I guess that's my issue. The article says it debunks the left-wing model for addiction, because of their research into the onset of addiction. While the model they describe isn't concerned with the onset of addiction at all, but rather the state of the addict and what kind of support they need. It's both-sides'ing a model that is objectively wrong and a model that is mostly correct but not what they were looking at.
And I can go into more detail about how addiction really is a brain disease if you like.

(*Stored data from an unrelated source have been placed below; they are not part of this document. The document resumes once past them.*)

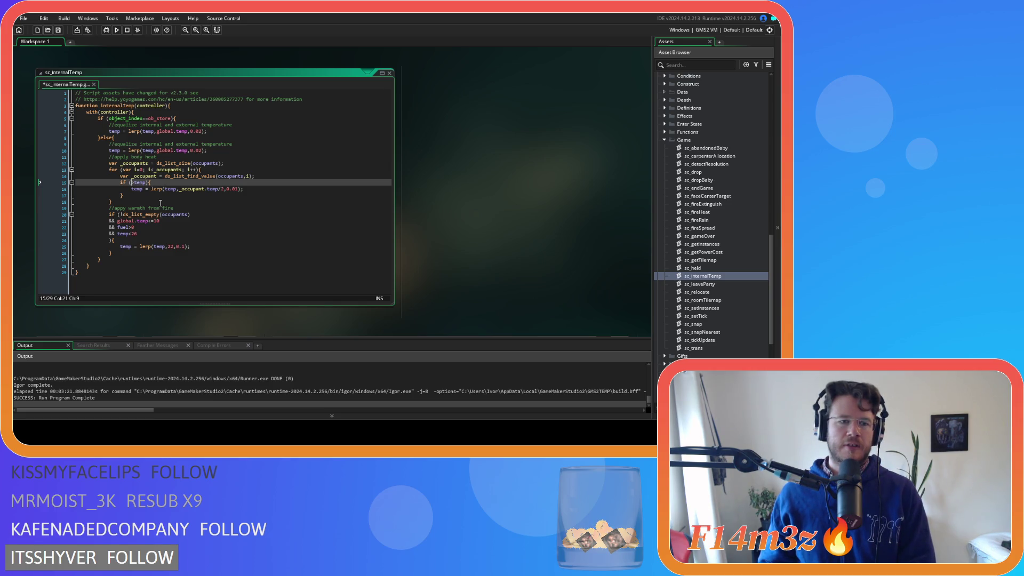
pyautogui.press('Right')
pyautogui.press('Right')
pyautogui.press('Right')
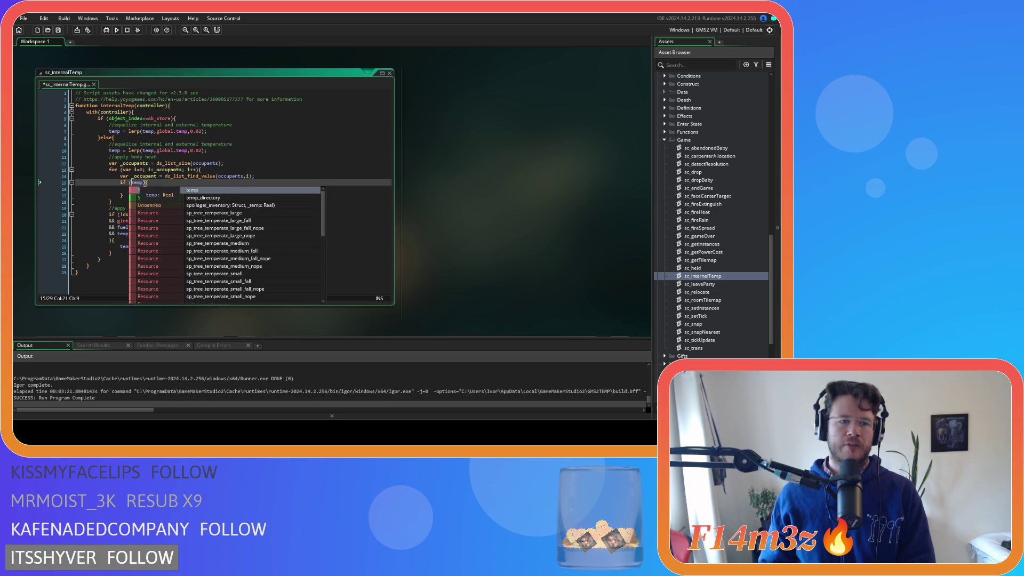
pyautogui.write('<')
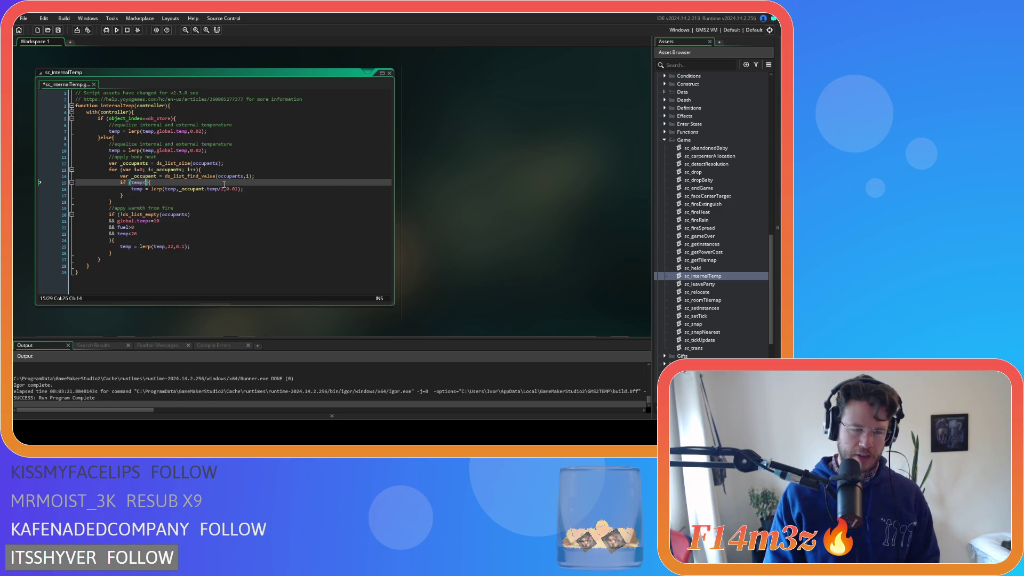
pyautogui.write('global.temp')
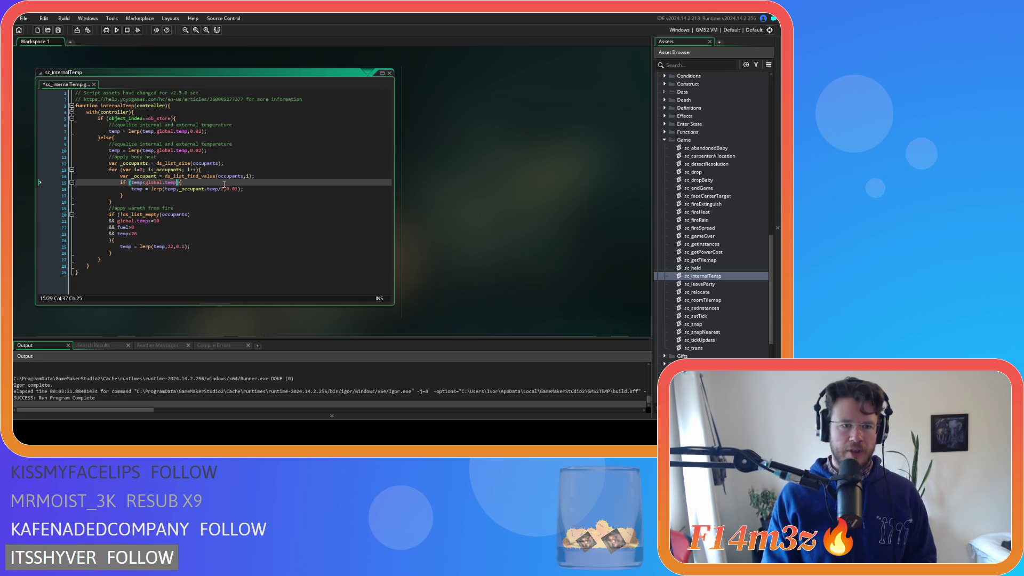
pyautogui.write('+14')
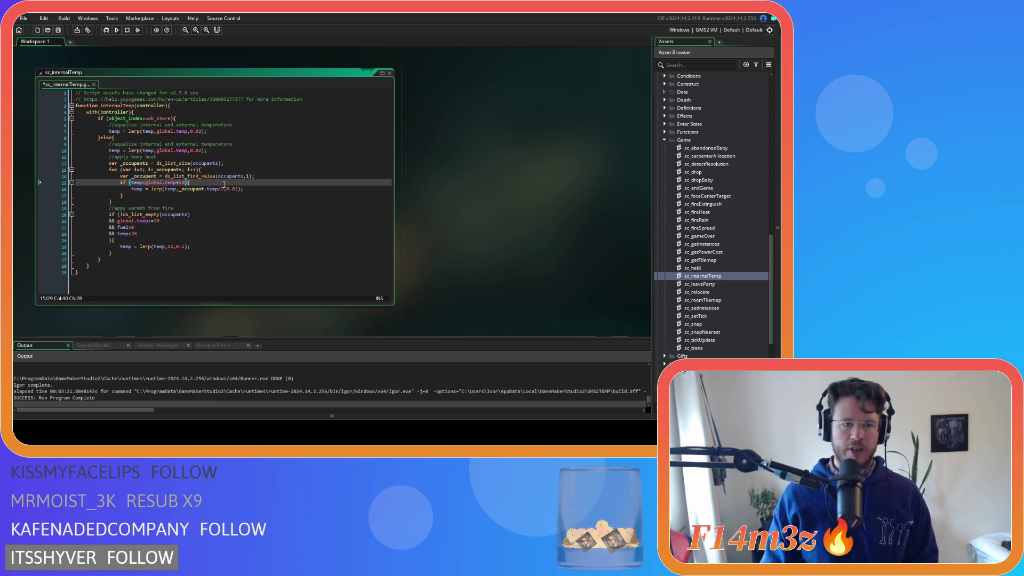
pyautogui.click(268, 189)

“Get a rat and put it in a cage and give it two water bottles. One is just water, and one is water laced with either heroin or cocaine. If you do that, the rat will almost always prefer the drugged water and almost always kill itself very quickly, right, within a couple of weeks. So there you go. It’s our theory of addiction. Bruce comes along in the ’70s and said, “Well, hang on a minute. We’re putting the rat in an empty cage. It’s got nothing to do. Let’s try this a little bit differently.” So Bruce built Rat Park, and Rat Park is like heaven for rats. Everything your rat about town could want, it’s got in Rat Park. It’s got lovely food. It’s got sex. It’s got loads of other rats to be friends with. It’s got loads of colored balls. Everything your rat could want. And they’ve got both the water bottles. They’ve got the drugged water and the normal water. But here’s the fascinating thing. In Rat Park, they don’t like the drugged water. They hardly use any of it. None of them ever overdose. None of them ever use in a way that looks like compulsion or addiction. There’s a really interesting human example I’ll tell you about in a minute, but what Bruce says is that shows that both the right-wing and left-wing theories of addiction are wrong. So the right-wing theory is it’s a moral failing, you’re a hedonist, you party too hard. The left-wing theory is it takes you over, your brain is hijacked. Bruce says it’s not your morality, it’s not your brain; it’s your cage. Addiction is largely an adaptation to your environment. […] We’ve created a society where significant numbers of our fellow citizens cannot bear to be present in their lives without being drugged, right? We’ve created a hyperconsumerist, hyperindividualist, isolated world that is, for a lot of people, much more like that first cage than it is like the bonded, connected cages that we need. The opposite of addiction is not sobriety. The opposite of addiction is connection. And our whole society, the engine of our society, is geared towards making us connect with things. If you are not a good consumer capitalist citizen, if you’re spending your time bonding with the people around you and not buying stuff—in fact, we are trained from a very young age to focus our hopes and our dreams and our ambitions on things we can buy and consume. And drug addiction is really a subset of that.”
Johann Hari,
Does Capitalism Drive Drug Addiction?